In 2008, Meiburg was awarded the Master of Wine qualification by the Institute of Masters of Wine in the United Kingdom. Generally regarded in the wine industry as one of the highest standards of professional knowledge, Meiburg was awarded the title following her dissertation, "Wine Education and Training in Hong Kong and China: What Are the Wine Knowledge and Education Needs of the Wine Trade?"

Meiburg also has a master's degree in Hospitality and Service Management, and is a Certified Wine Educator, per the Society of Wine Educators. She holds a Certificate of Advanced Wine Sensory Assessment from the Australian Wine Research Institute, and a Higher Certificate with Distinction from the Wine and Spirit Education Trust, UK.

==Awards and recognitions==

• 7th of Top 50 Most Powerful Women in Wine by The Drinks Business

• Il Premio Internazionale (Vinitaly International Award 2012)

• Decanter's list of seven names to watch in 2013

• China Power List by WINE Magazine 2012

• Wine Business International - Most Influential Wine Journalist in Hong Kong

• Entrepreneur of the Year, South China Morning Post and AmCham, Women of Influence Awards 2013

• Gente Dame d'Honneur de l'Ordre des Hospitaliers de Pomerol

• Best of the Best International Speakers' Award Young Presidents' Organization

• Prestige Woman of Power 2022

• Chevalier, l'Ordre du Merite Agricole

==Wine educator==

Debra Meiburg was a Professor of Wine at the School of Hospitality and Service Management, Rochester Institute of Technology. Her current wine education positions in Hong Kong include External Examiner of the Professional Diploma in Wine Assessment and Service at the Open University of Hong Kong (traditional Chinese: 香港公開大學) and Assistant Training Consultant, Hong Kong Institute of Vocational Education (IVE) (traditional Chinese: 香港專業教育學院). Meiburg is a Certified Wine Educator, of the Society of Wine Educators.

==Wine journalism==

Meiburg is the author of Debra Meiburg's Guide to the Hong Kong Wine Trade, Debra Meiburg's Guide to the Shanghai Wine Trade, Debra Meiburg's Guide to the Singapore Wine Trade, Debra Meiburg's Guide to the Beijing Wine Trade, Debra Meiburg's Guide to the Taiwan Wine Trade and the award-winning Tasting Wine with Debra. She is the creator of Grape Cues, a wine industry study card series.

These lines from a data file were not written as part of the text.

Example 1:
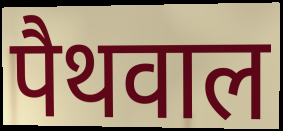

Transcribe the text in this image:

पैथवाल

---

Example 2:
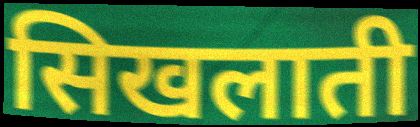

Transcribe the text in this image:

सिखलाती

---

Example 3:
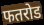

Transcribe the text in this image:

फतरोड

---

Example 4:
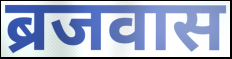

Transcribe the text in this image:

ब्रजवास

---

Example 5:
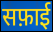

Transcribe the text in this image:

सफ़ाईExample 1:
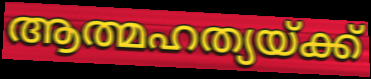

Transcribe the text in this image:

ആത്മഹത്യയ്ക്ക്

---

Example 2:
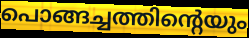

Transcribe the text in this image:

പൊങ്ങച്ചത്തിന്റെയും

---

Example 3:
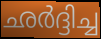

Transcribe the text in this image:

ഛർദ്ദിച്ച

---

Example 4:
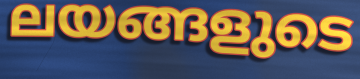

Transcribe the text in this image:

ലയങ്ങളുടെ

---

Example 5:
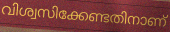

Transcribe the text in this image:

വിശ്വസിക്കേണ്ടതിനാണ്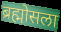
ब्रह्मोसला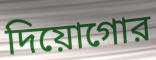
দিয়োগোর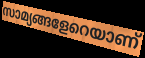
സാമ്യങ്ങളേറെയാണ്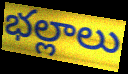
భల్లాలుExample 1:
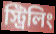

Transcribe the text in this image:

স্ট্রিলিং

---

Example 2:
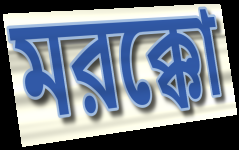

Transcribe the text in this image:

মরক্কো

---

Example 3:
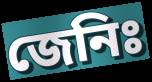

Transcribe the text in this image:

জেনিঃ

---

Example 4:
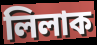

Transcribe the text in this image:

লিলাক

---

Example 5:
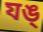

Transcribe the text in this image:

যঙ্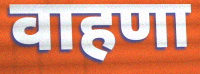
वाहणा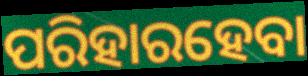
ପରିହାରହେବା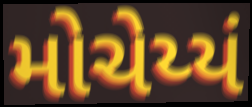
મોચેય્યંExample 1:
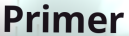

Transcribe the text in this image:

Primer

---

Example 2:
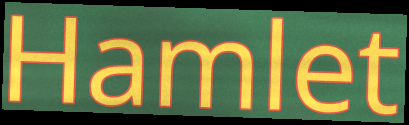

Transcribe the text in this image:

Hamlet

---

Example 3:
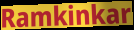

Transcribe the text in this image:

Ramkinkar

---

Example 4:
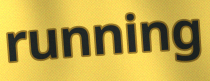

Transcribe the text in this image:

running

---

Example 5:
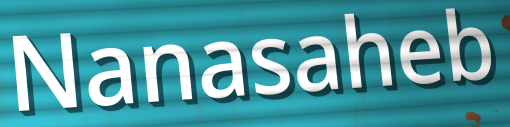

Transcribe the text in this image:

NanasahebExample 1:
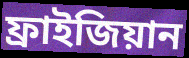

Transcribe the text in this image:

ফ্রাইজিয়ান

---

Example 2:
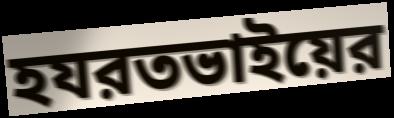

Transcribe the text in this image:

হযরতভাইয়ের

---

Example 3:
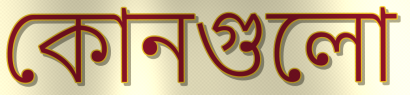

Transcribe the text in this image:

কোনগুলো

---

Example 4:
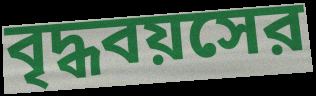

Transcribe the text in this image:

বৃদ্ধবয়সের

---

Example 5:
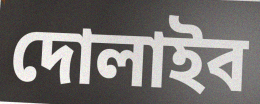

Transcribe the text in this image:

দোলাইব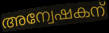
അന്വേഷകന്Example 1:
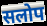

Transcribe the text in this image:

सलोप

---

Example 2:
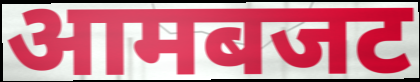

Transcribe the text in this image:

आमबजट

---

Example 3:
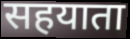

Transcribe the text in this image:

सहयाता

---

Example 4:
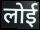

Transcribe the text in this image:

लोई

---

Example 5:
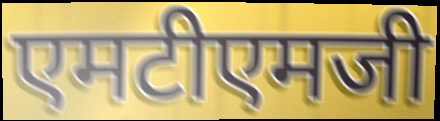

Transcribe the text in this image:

एमटीएमजीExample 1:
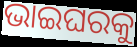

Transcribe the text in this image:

ଭାଇଘରକୁ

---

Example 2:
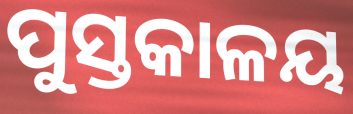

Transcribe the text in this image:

ପୁସ୍ତକାଳୟ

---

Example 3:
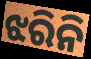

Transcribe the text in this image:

ଝରିନି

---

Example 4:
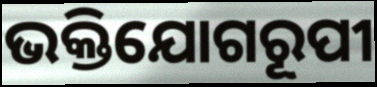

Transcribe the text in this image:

ଭକ୍ତିଯୋଗରୂପୀ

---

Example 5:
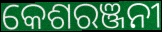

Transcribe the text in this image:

କେଶରଞ୍ଜନୀ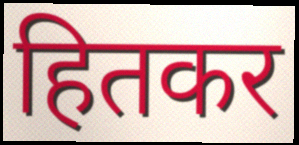
हितकर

She is a columnist for the South China Morning Post and was a contributing editor to the Asian Tatler magazine group. Other publications Meiburg has contributed to include WINE Magazine (China), Jetsetter Magazine, Journal of American Wine Society, Rochester Democrat & Chronicle and Rochester Magazine.

==Broadcast media==

Meiburg is producer and host of Taste the Wine, a wine travel television show. She is also creator and host of the weekly online video interview series Meet the Winemaker, launched in December 2009. Taped in Hong Kong, Meiburg interviews winemakers, winery owners and other key figures in the wine world. Episodes have featured wine personalities including Ernst Loosen, Sam Neill, Emmanuel Cruse (Grand Maitre of the Commanderie de Bordeaux), Philippe Magrez (son of French wine magnet Bernard Magrez). Meet the Winemaker is hosted on YouTube on the Meet the Winemaker channel. Meiburg is also host of a series of short wine education videos broadcast in approximately 20,000 taxis in China and Hong Kong, and is presenter in numerous wine documentaries, such as The New Wines of Greece.

==Wine judging==

Meiburg is a Certified Wine Judge by the American Wine Society. International competitions she has judged include the Sydney International Wine Competition, Argentina Wine Awards, McLaren Vale Wineshow, Royal Melbourne Wine Awards, Sonoma County Harvest Fair Wine Competition, SOPEXA: Everyday Bordeaux, Cathay Pacific Hong Kong International Wine & Spirit Competition, International Wine & Spirit Competition, Wines of Chile Awards, Qantas Wine Show of Western Australia, Finger Lakes International Wine Competition, WinPac Hong Kong, International Eastern Wine Competition, Decanter Hungary, International Wine Challenge and the New York State Fair.